Task directions: Your reply should be a single number, the count of lines in the records that contain "probably".

[Opening Provided data section]

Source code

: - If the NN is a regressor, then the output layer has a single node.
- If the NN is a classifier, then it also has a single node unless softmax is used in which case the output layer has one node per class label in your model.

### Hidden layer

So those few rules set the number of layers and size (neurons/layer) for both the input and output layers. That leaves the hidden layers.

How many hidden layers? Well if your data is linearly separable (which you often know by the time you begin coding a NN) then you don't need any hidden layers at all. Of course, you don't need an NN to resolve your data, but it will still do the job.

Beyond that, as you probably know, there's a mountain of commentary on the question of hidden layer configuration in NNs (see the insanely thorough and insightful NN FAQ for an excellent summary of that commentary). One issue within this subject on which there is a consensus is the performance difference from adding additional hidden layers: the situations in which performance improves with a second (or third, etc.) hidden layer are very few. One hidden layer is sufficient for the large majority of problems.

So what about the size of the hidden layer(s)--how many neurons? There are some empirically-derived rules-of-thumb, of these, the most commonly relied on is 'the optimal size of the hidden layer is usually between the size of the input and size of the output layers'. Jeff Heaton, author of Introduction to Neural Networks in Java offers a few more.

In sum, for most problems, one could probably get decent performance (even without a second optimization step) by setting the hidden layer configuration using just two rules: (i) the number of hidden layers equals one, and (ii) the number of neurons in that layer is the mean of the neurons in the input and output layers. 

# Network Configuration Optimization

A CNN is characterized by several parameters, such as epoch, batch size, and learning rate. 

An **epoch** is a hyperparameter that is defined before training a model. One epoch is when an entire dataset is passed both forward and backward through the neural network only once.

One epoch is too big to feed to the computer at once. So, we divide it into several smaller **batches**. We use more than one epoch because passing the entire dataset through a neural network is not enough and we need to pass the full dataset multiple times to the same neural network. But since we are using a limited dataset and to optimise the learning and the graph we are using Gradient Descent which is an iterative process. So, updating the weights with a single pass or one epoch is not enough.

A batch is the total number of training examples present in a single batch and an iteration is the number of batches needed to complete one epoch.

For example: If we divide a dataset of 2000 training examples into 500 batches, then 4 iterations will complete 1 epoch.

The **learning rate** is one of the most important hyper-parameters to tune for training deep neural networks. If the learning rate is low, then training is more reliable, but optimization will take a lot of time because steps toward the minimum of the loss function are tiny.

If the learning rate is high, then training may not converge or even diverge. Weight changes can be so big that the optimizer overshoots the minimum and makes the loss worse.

[Closing Provided data section]

Result of this exercise: 2